Harvard announced that its endowment is down 22% from June through October. This drastically understates the losses to date, because November was awful, Harvard has yet to hear from some third-party managers, and–our guess–many of the fund’s private-equity, venture-capital, and other private investments have likely not yet been marked to market.
The school is reacting by cutting expenses and slowing expenditures. The endowment is also repositioning itself to take less risk. This will continue to put pressure on private equity and venture capital allocations.
AP: Harvard officials say that the university’s largest-in-the-nation endowment lost about 22 per cent of its value, or $8 billion, in the four months since the end of the last fiscal year.
The endowment was worth $36.9 billion as of June 30, the end of its fiscal year. The school has said its American stock portfolio and foreign equity portfolio had taken hard hits recently.

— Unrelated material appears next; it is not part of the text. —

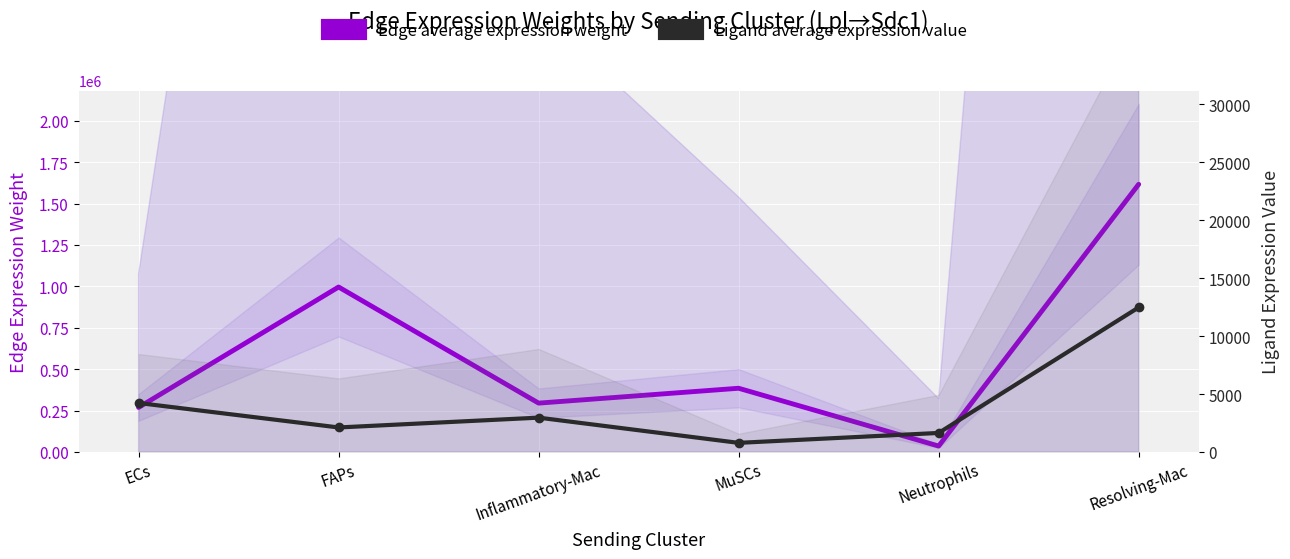

Rank the series by their average value, from highest to lowest.

Edge average expression weight, Ligand average expression value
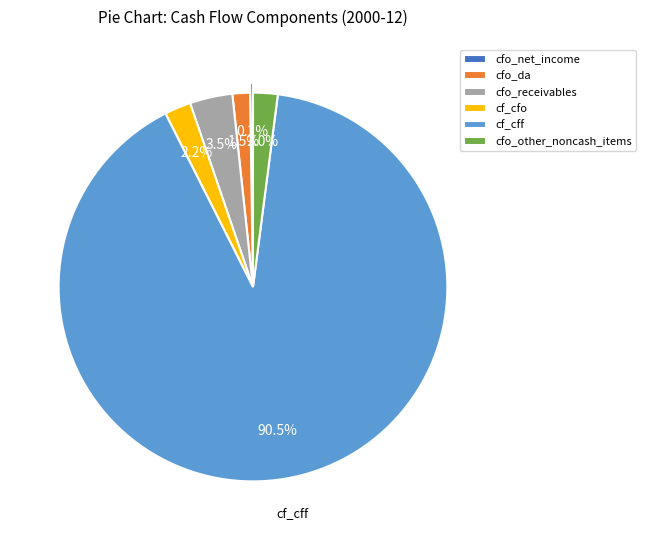

What is the ratio of the value at cfo_receivables to the value at cf_cfo?

1.6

Harvard will have to take a “hard look at hiring, staffing levels, and compensation,” the university president Drew Faust and the executive vice president Edward Forst wrote in a letter informing deans of the losses.
They say the university should plan for a 30 per cent drop in endowment value by the end of next June.
Or, more likely, now.
The decline, which amounts to more than $8 billion, is larger than the endowments of all but four other universities—Yale, Princeton, Stanford, and MIT. In the same period, the S&P 500 fell 24.6 per cent. The index has fallen an additional 12.4 per cent since then…
Yesterday’s figure dwarfs Harvard’s worst single-year endowment loss of 12.2 per cent in 1974. The endowment has clocked only three years of negative returns, all under three per cent, in the subsequent three decades.
Forst said University leaders have delayed setting the endowment payout rate for the next fiscal year—a figure generally announced the December before—until Harvard’s schools can reevaluate their budgets.
“Given the extreme volatility in the markets, I don’t expect [the payout rate] will be set until we have a much more concrete sense about financial plans and endowment performance,” Forst said.
Yesterday’s letter did state that University leaders expect to spend a higher percentage of the endowment next year in an effort to buffer the immediate impact of the losses.
The letter also stressed the possibility of slowing construction projects or reevaluating “staffing levels,” and Forst confirmed that the University will reevaluate the scope and pace of every major capital program—including Allston expansion plans and House renovations at the College.
“We expect that every part of the University is going to have to find ways to reduce its operating expenses,” Forst said.
The need for budget reductions could have particular impact on employee salaries and benefits, which make up half of the University’s costs, according to yesterday’s letter.
Forst would not say whether more hiring freezes would follow last week’s freeze in the Faculty of Arts and Sciences, but said individual schools will need to “take a hard look at compensation generally.”
The central administration will work closely with leaders at the schools to tailor solutions to their individual circumstances, Forst said, adding that Faust convened a two-hour meeting yesterday morning to discuss the latest financial update with the deans.
“Obviously, no one is happy with the endowment being down,” FAS Dean Michael D. Smith wrote in an e-mail to The Crimson yesterday, “but it does help out planning efforts to understand where the portion of the endowment that we can measure stands.”
While the schools struggle to budget for this new development, Harvard’s money managers plan to increase the University’s financial flexibility by upping cash holdings and reducing the amount of risk in the endowment portfolio.
Leveraging its strong credit ratings—the highest granted by rating agencies Moody’s and Standard & Poor’s—Harvard will issue new taxable fixed-rate debt. Unlike tax-free debt, these bonds can be used for any University expenditure and thus increase Harvard’s cash flexibility, Forst said.
The University will also convert existing short-term tax-exempt debt into bonds with longer maturities, allowing the University to postpone short-term payments to debt holders and retain a larger financial cushion to the volatility in the credit markets.
Multiple media outlets recently reported that Harvard was also seeking to shore up endowment holdings by selling $1.5 billion of its private equity portfolio at a drastically reduced price, but Forst declined to address those reports yesterday.